Published: January 15 2005
Specialist Charles Graner, the alleged ringleader of the Abu Ghraib scandal, was on Friday convicted of abusing inmates at the notorious Baghdad prison.
Spec Graner, who appeared in many of the Abu Ghraib photographs that shocked the world last year, stood emotionless as a 10-man military jury found him guilty of five charges including abusing prisoners and maltreating his subordinates. On Friday night the jury was considering Spec Graner's sentence; he faces up to 15 years in prison.
During the six-day court martial the first related to Abu Ghraib numerous witnesses described how Spec Graner and other army reservists had brutalised detainees at the prison, but provided scant evidence to back defence claims that they were following orders.
Since the emergence of the photographs graphic images of inmates being physically abused and sexually humiliated reams of documents have revealed that the US administration prepared legal justifications for harsh interrogations of terror suspects, raising concerns about abusive interrogations at Guantánamo Bay, Cuba.
The White House denies that it permitted torture, and Friday's verdict helped bolster its argument that a few “bad apples” were responsible for Abu Ghraib. Nine Pentagon investigations have found that there was confusion over what interrogation techniques were permissible, but none has concluded that the US had a policy of torture.
Spec Graner's defence team failed to refute the White House argument. Guy Womack, a civilian lawyer, argued that military intelligence officers had ordered the reservists to get prisoners “softened up” for interrogations.
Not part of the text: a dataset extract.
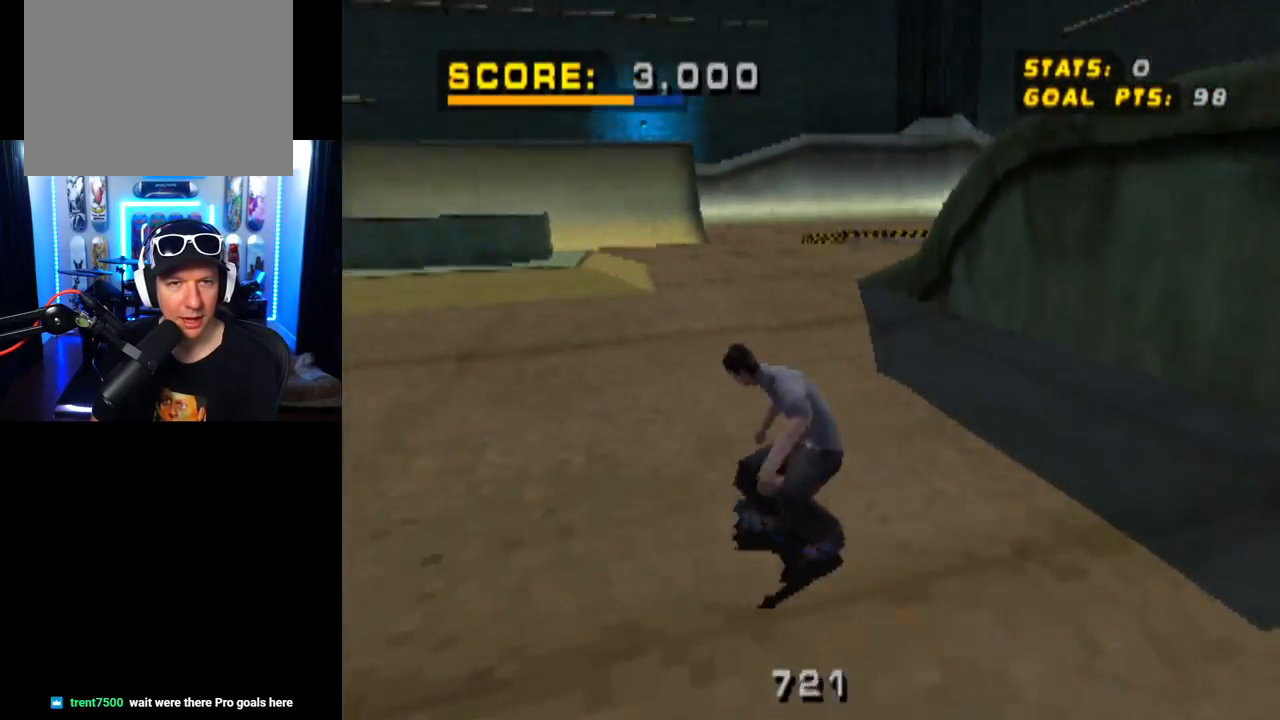
{"buttons": ["CROSS"], "left_stick": "center", "right_stick": "center", "events": [[17, "DPAD_DOWN", "up"], [201, "DPAD_RIGHT", "up"]]}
Spec Graner became one of the public faces of the scandal, along with Private Lynndie England, who appears in one photograph holding a naked Iraqi man on a leash. In one image depicting the so-called “Night of the Seven Riders”, Spec Graner poses behind a group of seven naked detainees stacked in a human pyramid.
Spec Graner sat composed in the courtroom all week as witnesses described how he beat prisoners and forced them to eat from toilets. But outside the courtroom he appeared buoyant and unapologetic for his actions. When asked whether he felt any remorse over the detainees, he replied, “What detainees?” Prosecutors portrayed Spec Graner as a charismatic soldier with a dark side. “The Christian in me knows it is wrong, but the corrections officer in me can't help enjoy seeing a grown man piss himself,” he allegedly told Sergeant Joseph Darby the whistleblower in the scandal while showing him some of the photographs.
The defence got off to a rocky start on Monday, spawning both laughter and scorn in the courtroom, by comparing the horrific image to cheerleaders' gymnastic manoeuvres.
“They were exploiting the cultural differences of this population for valid reasons,” Mr Womack said on Friday. “Sometimes when you make an omelette you have to break some eggs.”
After Mr Womack said placing naked prisoners in a pile had been “ingenious”, Prosecutor Captain Chris Graveline retorted, “Yeah it was creative it was creative abuse.”
One lawyer described as “horrific” Spec Graner's defence team of Mr Womack and Captain Jay Heath, a Harvard- and Georgetown-educated military lawyer. Most of the 11 witnesses called by the defence offered testimony that appeared to strengthen the prosecution's case that Spec Graner was a morally depraved soldier. At one point, Judge James Pohl told Mr Womack to stop telling him what to do.
Megan Ambuhl, who had already pleaded guilty to abusing prisoners, said military intelligence officers sometimes ordered military police to commit abuses, including pointing and laughing at naked showering prisoners. But on cross-examination she admitted having a sexual relationship with Spec Graner, and said she did not want him jailed.
Another defence witness, Roger Brokaw, a former military intelligence officer and interpreter, told the court that interrogators were under pressure to provide a certain number of intelligence reports each week. But he said he was unaware of any pressure placed on military police officers by the interrogators.
While the government won its case, many questions remain unanswered. The defence was successful in portraying a chaotic environment at Abu Ghraib, raising questions about why senior officers have not been charged. “The officers who let it happen were derelict in their duty in that they failed to maintain good order and discipline,” commented retired Rear-Admiral John Hutson, former Navy judge advocate-general who has been a critic of the administration's detention policies.
“As opposed to the few bad apples at the bottom of the barrel, the policymakers in Washington who ‘set the conditions' are the watermelons at the top of the barrel.”